● WORK INSTRUCTION: Turn every line of text in the entries below into a single numbered list, one line per item, and leave out any blank lines.

● PROVIDED MATERIAL:

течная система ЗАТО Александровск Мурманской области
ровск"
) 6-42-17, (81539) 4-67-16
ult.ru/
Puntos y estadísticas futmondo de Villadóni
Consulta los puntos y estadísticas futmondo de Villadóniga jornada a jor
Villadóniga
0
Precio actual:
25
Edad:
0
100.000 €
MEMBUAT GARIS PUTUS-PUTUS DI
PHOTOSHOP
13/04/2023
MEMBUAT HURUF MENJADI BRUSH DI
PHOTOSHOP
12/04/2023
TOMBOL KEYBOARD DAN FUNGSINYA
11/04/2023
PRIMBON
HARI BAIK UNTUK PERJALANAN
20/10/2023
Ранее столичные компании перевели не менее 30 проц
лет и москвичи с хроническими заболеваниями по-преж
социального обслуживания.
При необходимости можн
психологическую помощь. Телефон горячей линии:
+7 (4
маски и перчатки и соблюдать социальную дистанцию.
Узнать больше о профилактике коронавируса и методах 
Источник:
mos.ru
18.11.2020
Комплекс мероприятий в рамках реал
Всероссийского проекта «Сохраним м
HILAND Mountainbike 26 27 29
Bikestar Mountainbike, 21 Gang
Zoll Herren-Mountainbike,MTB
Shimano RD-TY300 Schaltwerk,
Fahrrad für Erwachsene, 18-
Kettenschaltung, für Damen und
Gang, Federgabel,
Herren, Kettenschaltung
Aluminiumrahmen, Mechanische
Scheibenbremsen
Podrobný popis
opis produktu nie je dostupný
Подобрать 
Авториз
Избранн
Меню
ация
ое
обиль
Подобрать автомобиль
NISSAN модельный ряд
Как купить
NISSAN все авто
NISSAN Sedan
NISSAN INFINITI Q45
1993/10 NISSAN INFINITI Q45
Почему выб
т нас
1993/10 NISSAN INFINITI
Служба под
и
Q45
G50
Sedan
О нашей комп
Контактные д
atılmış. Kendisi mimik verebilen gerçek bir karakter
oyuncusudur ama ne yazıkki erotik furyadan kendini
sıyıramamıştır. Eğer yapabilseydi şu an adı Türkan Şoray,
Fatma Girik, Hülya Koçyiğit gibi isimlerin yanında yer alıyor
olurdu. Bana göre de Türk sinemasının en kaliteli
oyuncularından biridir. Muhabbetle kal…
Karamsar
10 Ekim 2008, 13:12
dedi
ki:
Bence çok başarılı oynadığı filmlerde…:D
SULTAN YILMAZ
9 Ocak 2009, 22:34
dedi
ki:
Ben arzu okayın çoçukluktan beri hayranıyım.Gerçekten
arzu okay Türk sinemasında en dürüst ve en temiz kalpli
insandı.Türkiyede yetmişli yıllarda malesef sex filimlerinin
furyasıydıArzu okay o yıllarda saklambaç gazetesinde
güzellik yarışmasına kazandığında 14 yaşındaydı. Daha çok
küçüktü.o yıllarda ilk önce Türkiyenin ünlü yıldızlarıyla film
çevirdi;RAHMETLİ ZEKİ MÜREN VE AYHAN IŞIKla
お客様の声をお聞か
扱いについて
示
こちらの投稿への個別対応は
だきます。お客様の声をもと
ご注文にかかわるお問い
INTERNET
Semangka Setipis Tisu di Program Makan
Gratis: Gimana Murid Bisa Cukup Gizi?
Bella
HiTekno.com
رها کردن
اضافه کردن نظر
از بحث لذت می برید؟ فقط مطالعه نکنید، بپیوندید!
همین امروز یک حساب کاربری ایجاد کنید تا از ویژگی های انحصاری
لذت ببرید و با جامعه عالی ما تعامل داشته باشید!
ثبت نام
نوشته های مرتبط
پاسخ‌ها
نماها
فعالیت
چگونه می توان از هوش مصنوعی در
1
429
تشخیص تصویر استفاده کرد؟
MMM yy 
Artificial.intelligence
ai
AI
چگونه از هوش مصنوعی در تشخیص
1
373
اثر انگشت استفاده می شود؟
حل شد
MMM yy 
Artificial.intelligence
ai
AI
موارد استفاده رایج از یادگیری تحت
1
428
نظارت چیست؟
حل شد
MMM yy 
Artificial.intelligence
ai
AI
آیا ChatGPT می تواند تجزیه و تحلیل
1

● ANSWER BOX:
1. течная система ЗАТО Александровск Мурманской области
2. ровск"
3. ) 6-42-17, (81539) 4-67-16
4. ult.ru/
5. Puntos y estadísticas futmondo de Villadóni
6. Consulta los puntos y estadísticas futmondo de Villadóniga jornada a jor
7. Villadóniga
8. 0
9. Precio actual:
10. 25
11. Edad:
12. 0
13. 100.000 €
14. MEMBUAT GARIS PUTUS-PUTUS DI
15. PHOTOSHOP
16. 13/04/2023
17. MEMBUAT HURUF MENJADI BRUSH DI
18. PHOTOSHOP
19. 12/04/2023
20. TOMBOL KEYBOARD DAN FUNGSINYA
21. 11/04/2023
22. PRIMBON
23. HARI BAIK UNTUK PERJALANAN
24. 20/10/2023
25. Ранее столичные компании перевели не менее 30 проц
26. лет и москвичи с хроническими заболеваниями по-преж
27. социального обслуживания.
28. При необходимости можн
29. психологическую помощь. Телефон горячей линии:
30. +7 (4
31. маски и перчатки и соблюдать социальную дистанцию.
32. Узнать больше о профилактике коронавируса и методах 
33. Источник:
34. mos.ru
35. 18.11.2020
36. Комплекс мероприятий в рамках реал
37. Всероссийского проекта «Сохраним м
38. HILAND Mountainbike 26 27 29
39. Bikestar Mountainbike, 21 Gang
40. Zoll Herren-Mountainbike,MTB
41. Shimano RD-TY300 Schaltwerk,
42. Fahrrad für Erwachsene, 18-
43. Kettenschaltung, für Damen und
44. Gang, Federgabel,
45. Herren, Kettenschaltung
46. Aluminiumrahmen, Mechanische
47. Scheibenbremsen
48. Podrobný popis
49. opis produktu nie je dostupný
50. Подобрать 
51. Авториз
52. Избранн
53. Меню
54. ация
55. ое
56. обиль
57. Подобрать автомобиль
58. NISSAN модельный ряд
59. Как купить
60. NISSAN все авто
61. NISSAN Sedan
62. NISSAN INFINITI Q45
63. 1993/10 NISSAN INFINITI Q45
64. Почему выб
65. т нас
66. 1993/10 NISSAN INFINITI
67. Служба под
68. и
69. Q45
70. G50
71. Sedan
72. О нашей комп
73. Контактные д
74. atılmış. Kendisi mimik verebilen gerçek bir karakter
75. oyuncusudur ama ne yazıkki erotik furyadan kendini
76. sıyıramamıştır. Eğer yapabilseydi şu an adı Türkan Şoray,
77. Fatma Girik, Hülya Koçyiğit gibi isimlerin yanında yer alıyor
78. olurdu. Bana göre de Türk sinemasının en kaliteli
79. oyuncularından biridir. Muhabbetle kal…
80. Karamsar
81. 10 Ekim 2008, 13:12
82. dedi
83. ki:
84. Bence çok başarılı oynadığı filmlerde…:D
85. SULTAN YILMAZ
86. 9 Ocak 2009, 22:34
87. dedi
88. ki:
89. Ben arzu okayın çoçukluktan beri hayranıyım.Gerçekten
90. arzu okay Türk sinemasında en dürüst ve en temiz kalpli
91. insandı.Türkiyede yetmişli yıllarda malesef sex filimlerinin
92. furyasıydıArzu okay o yıllarda saklambaç gazetesinde
93. güzellik yarışmasına kazandığında 14 yaşındaydı. Daha çok
94. küçüktü.o yıllarda ilk önce Türkiyenin ünlü yıldızlarıyla film
95. çevirdi;RAHMETLİ ZEKİ MÜREN VE AYHAN IŞIKla
96. お客様の声をお聞か
97. 扱いについて
98. 示
99. こちらの投稿への個別対応は
100. だきます。お客様の声をもと
101. ご注文にかかわるお問い
102. INTERNET
103. Semangka Setipis Tisu di Program Makan
104. Gratis: Gimana Murid Bisa Cukup Gizi?
105. Bella
106. HiTekno.com
107. رها کردن
108. اضافه کردن نظر
109. از بحث لذت می برید؟ فقط مطالعه نکنید، بپیوندید!
110. همین امروز یک حساب کاربری ایجاد کنید تا از ویژگی های انحصاری
111. لذت ببرید و با جامعه عالی ما تعامل داشته باشید!
112. ثبت نام
113. نوشته های مرتبط
114. پاسخ‌ها
115. نماها
116. فعالیت
117. چگونه می توان از هوش مصنوعی در
118. 1
119. 429
120. تشخیص تصویر استفاده کرد؟
121. MMM yy 
122. Artificial.intelligence
123. ai
124. AI
125. چگونه از هوش مصنوعی در تشخیص
126. 1
127. 373
128. اثر انگشت استفاده می شود؟
129. حل شد
130. MMM yy 
131. Artificial.intelligence
132. ai
133. AI
134. موارد استفاده رایج از یادگیری تحت
135. 1
136. 428
137. نظارت چیست؟
138. حل شد
139. MMM yy 
140. Artificial.intelligence
141. ai
142. AI
143. آیا ChatGPT می تواند تجزیه و تحلیل
144. 1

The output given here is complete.